The output tells us that the estimated value of the alpha parameter is about 0.0395, which is very close to zero.This means that the forecasts are based on both recent and less recent observations, though there is more weight placed on recent observations.

Plot of Holt-Winter prediction has shaded and blue portion. where the dark gray is the 80% confidence interval, the light gray is the 95% confidence interval, and the blue line are the actual predictions.

To test the accuracy, we can calculate the SSE for the in-sample forecast errors.

beer_timeseries_hw <- hw(beer_timeseries,seasonal="additive", h=8)
beer_timeseries_hw$model
## Holt-Winters' additive method 
## 
## Call:
##  hw(y = beer_timeseries, h = 8, seasonal = "additive") 
## 
##   Smoothing parameters:
##     alpha = 0.0395 
##     beta  = 0.0395 
##     gamma = 0.1854 
## 
##   Initial states:
##     l = 258.2137 
##     b = 0.0239 
##     s=55.077 -23.9983 -37.4121 6.3335
## 
##   sigma:  9.738
## 
##      AIC     AICc      BIC 
## 653.6687 656.5719 674.1587
plot(beer_timeseries_hw$model)

plot(beer_timeseries_hw)

accuracy(beer_timeseries_hw)
##                    ME     RMSE      MAE       MPE     MAPE      MASE
## Training set 1.776628 9.737973 8.174546 0.4602816 2.523016 0.6036806
##                    ACF1
## Training set -0.1821053

Analysis of Residuals

It is quite clear than mean of Resoduals is approximately zero and fluctuating over mean of zero.

To test the validity of this model we should also examine the correlations between the forecast errors. If correlation exists in the error terms, it is likely that the simple exponential smoothing forecasts could be improved upon by another technique. All the lines are well within blue hashed line.

plot(beer_timeseries_hw$residuals)
abline(0, 0) 

acf(beer_timeseries_hw$residuals)

Predict method is being used for next two quaterter value prediction. Note that hw method already does the forcast and it is not necessary to call the predict or forcast method for future value prediction.

beer_timeseries_predict <- predict(beer_timeseries_hw, n.ahead = 8, prediction.interval = TRUE)
beer_timeseries_predict$model
## Holt-Winters' additive method 
## 
## Call:
##  hw(y = beer_timeseries, h = 8, seasonal = "additive") 
## 
##   Smoothing parameters:
##     alpha = 0.0395 
##     beta  = 0.0395 
##     gamma = 0.1854 
## 
##   Initial states:
##     l = 258.2137 
##     b = 0.0239 
##     s=55.077 -23.9983 -37.4121 6.3335
## 
##   sigma:  9.738
## 
##      AIC     AICc      BIC 
## 653.6687 656.5719 674.1587
plot(beer_timeseries_predict$model)

- [WORK TASK 1]: Turn the paragraph of the Holt-Winters forecasting text that begins "Plot of Holt-Winter prediction" into a short bulleted list, keeping its main facts.
- [WORK TASK 2]: According to the model output in the Holt-Winters forecasting text, what is the estimated value of the smoothing parameter gamma?
- [WORK TASK 3]: Carry on the Holt-Winters beer forecasting text from its last line, in the same style.
The records that come next are separate material and are not part of the text.

Images with keypoint coordinates
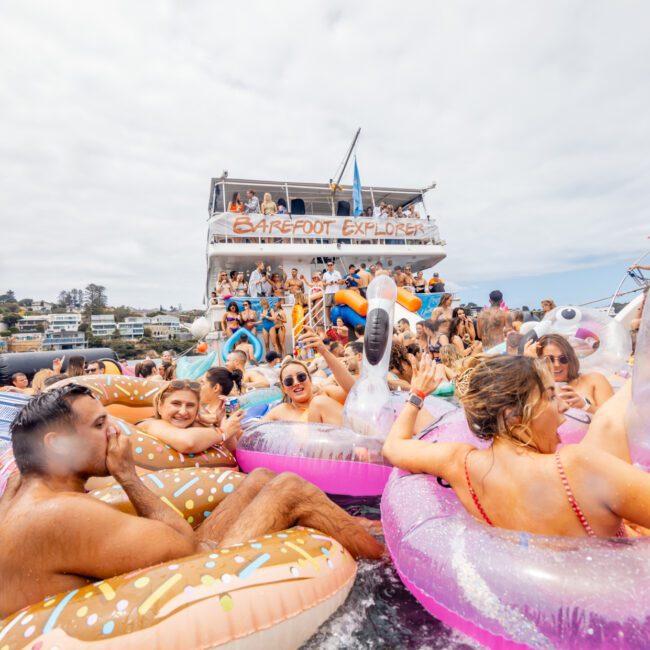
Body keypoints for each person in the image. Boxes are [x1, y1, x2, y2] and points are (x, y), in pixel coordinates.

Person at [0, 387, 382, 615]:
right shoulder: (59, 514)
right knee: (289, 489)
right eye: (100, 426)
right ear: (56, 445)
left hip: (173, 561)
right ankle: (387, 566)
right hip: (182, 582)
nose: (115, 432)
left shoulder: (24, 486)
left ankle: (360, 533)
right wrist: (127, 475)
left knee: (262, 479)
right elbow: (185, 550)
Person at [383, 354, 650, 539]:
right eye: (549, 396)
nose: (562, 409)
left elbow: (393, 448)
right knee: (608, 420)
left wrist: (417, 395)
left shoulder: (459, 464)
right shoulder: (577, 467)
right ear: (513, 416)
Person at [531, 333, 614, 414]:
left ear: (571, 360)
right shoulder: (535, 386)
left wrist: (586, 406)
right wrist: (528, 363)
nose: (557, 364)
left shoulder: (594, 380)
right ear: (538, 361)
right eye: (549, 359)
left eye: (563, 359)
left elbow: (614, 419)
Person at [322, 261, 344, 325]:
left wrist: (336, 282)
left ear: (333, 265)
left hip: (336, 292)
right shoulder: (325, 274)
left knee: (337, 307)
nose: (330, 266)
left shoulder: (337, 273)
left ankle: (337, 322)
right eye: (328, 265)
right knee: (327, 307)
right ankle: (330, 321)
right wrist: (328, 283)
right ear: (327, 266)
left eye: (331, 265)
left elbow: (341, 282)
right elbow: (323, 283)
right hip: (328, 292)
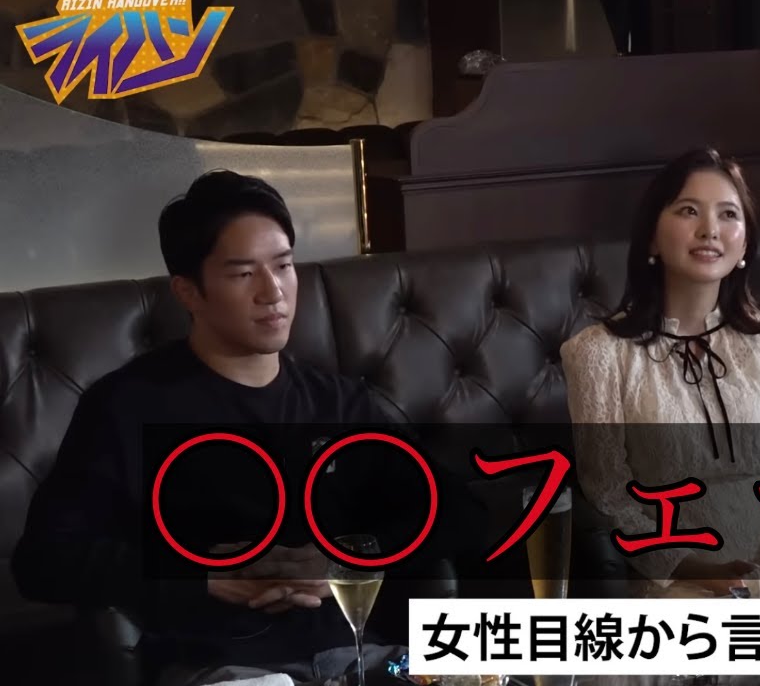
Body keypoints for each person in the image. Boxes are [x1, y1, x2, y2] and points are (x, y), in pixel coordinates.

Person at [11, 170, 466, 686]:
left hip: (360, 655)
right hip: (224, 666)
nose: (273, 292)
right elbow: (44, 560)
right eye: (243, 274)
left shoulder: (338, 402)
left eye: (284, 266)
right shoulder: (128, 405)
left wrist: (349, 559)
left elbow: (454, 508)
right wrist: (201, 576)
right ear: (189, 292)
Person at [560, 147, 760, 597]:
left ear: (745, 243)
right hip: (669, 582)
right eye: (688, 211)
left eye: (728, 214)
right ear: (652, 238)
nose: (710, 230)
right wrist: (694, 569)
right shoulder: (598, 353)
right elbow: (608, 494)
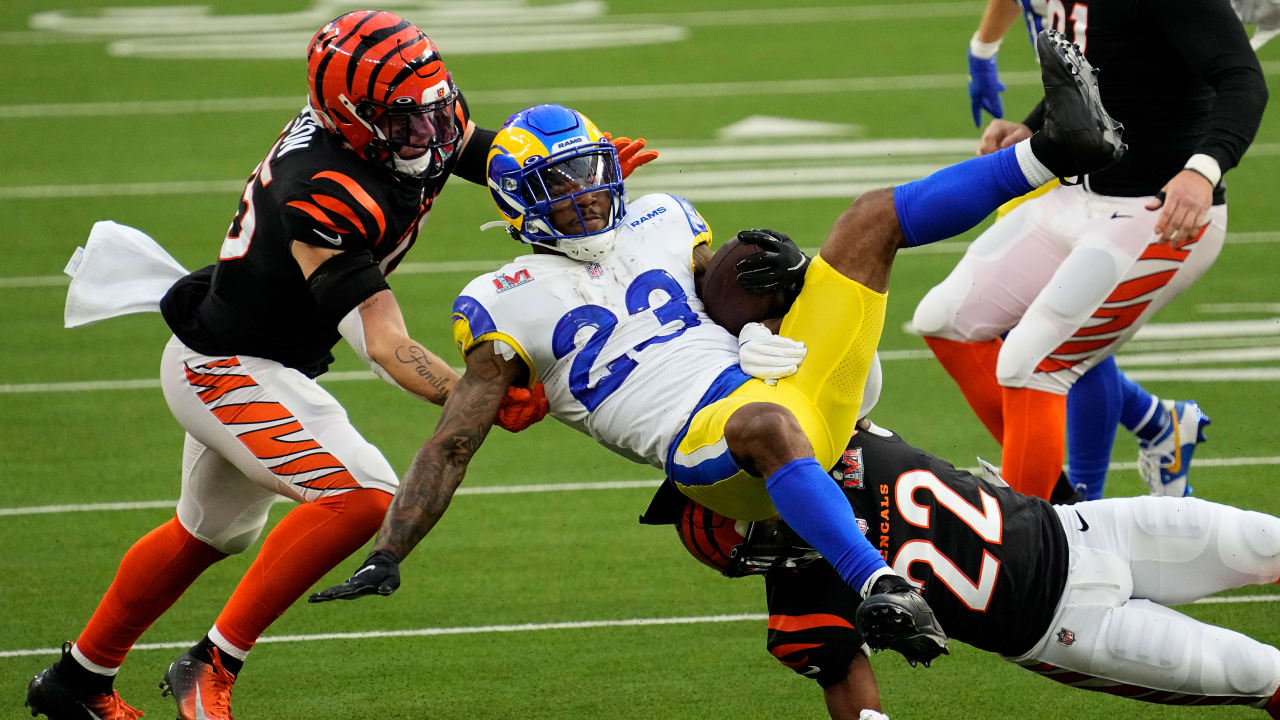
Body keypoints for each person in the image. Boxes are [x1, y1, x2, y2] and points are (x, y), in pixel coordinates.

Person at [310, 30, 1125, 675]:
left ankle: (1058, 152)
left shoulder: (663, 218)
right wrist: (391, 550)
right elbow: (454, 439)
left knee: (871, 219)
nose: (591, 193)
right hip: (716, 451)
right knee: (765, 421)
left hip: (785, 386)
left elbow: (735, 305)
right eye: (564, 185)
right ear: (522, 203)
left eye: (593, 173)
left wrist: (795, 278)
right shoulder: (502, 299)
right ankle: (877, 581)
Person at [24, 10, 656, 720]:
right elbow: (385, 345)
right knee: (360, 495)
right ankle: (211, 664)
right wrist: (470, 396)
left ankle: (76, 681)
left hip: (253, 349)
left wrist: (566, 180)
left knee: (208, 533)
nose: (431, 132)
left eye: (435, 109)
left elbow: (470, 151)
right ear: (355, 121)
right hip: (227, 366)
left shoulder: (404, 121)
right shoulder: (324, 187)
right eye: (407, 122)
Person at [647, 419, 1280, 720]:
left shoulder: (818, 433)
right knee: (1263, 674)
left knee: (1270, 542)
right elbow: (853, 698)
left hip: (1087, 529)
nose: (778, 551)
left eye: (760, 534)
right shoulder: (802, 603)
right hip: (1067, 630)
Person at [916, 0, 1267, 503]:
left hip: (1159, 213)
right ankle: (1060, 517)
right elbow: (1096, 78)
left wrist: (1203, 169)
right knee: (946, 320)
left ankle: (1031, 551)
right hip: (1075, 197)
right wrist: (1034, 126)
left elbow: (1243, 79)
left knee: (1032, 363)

- [EXERCISE OUTPUT 1]:
The Holt-Winters prediction plot has shaded areas and a blue portion:
- Dark gray: the 80% confidence interval
- Light gray: the 95% confidence interval
- Blue line: the actual predictions

- [EXERCISE OUTPUT 2]: 0.1854

- [EXERCISE OUTPUT 3]:
Using forcast method and we have predicted below.Note that hw method already does the forcast and it is not necessary to call the predict or forcast method for future value prediction.

beer_timeseries_predict_fc <- forecast(beer_timeseries_hw,h=8)
beer_timeseries_predict_fc$model
## Holt-Winters' additive method 
## 
## Call:
##  hw(y = beer_timeseries, h = 8, seasonal = "additive") 
## 
##   Smoothing parameters:
##     alpha = 0.0395 
##     beta  = 0.0395 
##     gamma = 0.1854 
## 
##   Initial states:
##     l = 258.2137 
##     b = 0.0239 
##     s=55.077 -23.9983 -37.4121 6.3335
## 
##   sigma:  9.738
## 
##      AIC     AICc      BIC 
## 653.6687 656.5719 674.1587

We will compare the prediction generated by predict and forcast method

par(mfrow=c(2,2))
plot.ts(beer_timeseries_predict, main = "Forcasted sales by predict method", col="red" )
plot.ts(beer_timeseries_predict_fc, main = "Forcasted sales by forcast method", col="green" )

Using ARIMA Model for prediction

Test for stationary of time series

KPSS Test gures out if a time series is stationary around a mean or linear trend, or is non-stationary due to a unit root. A stationary time series is one where statistical properties - like the mean and variance - are constant over time. The null hypothesis for the test is that the data is stationary and alternate hypothesis for the test is that the data is not stationary. p-value derived is 0.01 and this is less 0.05 (with 95% of confidence level) and so our Null hypothesis is rejected. Major disadvatnage of KPSS test is that it suffers from high type-1 error and hence it is recommended to validate the result always with adf.test

ADF Test - The null hypothesis for the test is that the data is stationary and alternate hypothesis is that the data is not stationary. Here p-value is > 0.5 and hence we failed to reject the null hypothesis and our data is stationary.

kpss.test(beer_timeseries)
## Warning in kpss.test(beer_timeseries): p-value smaller than printed p-value
## 
##  KPSS Test for Level Stationarity
## 
## data:  beer_timeseries
## KPSS Level = 3.0456, Truncation lag parameter = 1, p-value = 0.01
adf.test(beer_timeseries)
## 
##  Augmented Dickey-Fuller Test
## 
## data:  beer_timeseries
## Dickey-Fuller = -0.73068, Lag order = 4, p-value = 0.9633
## alternative hypothesis: stationary

We need to estimate number of “seasonal difference” to be made to make the time series de-stattionary and then do the differentiation. Here the lag value is set as frequency to indicate that corresponding seasonal values to be differentiated with difference level of 1.

beer_data_nsdiff <- nsdiffs(beer_timeseries)  # estimate the number of differences required to make a given time series stationaryestimates. the number of seasonal differences.
beer_data_differ <- diff(beer_timeseries, lag = frequency(beer_timeseries),differences = beer_data_nsdiff)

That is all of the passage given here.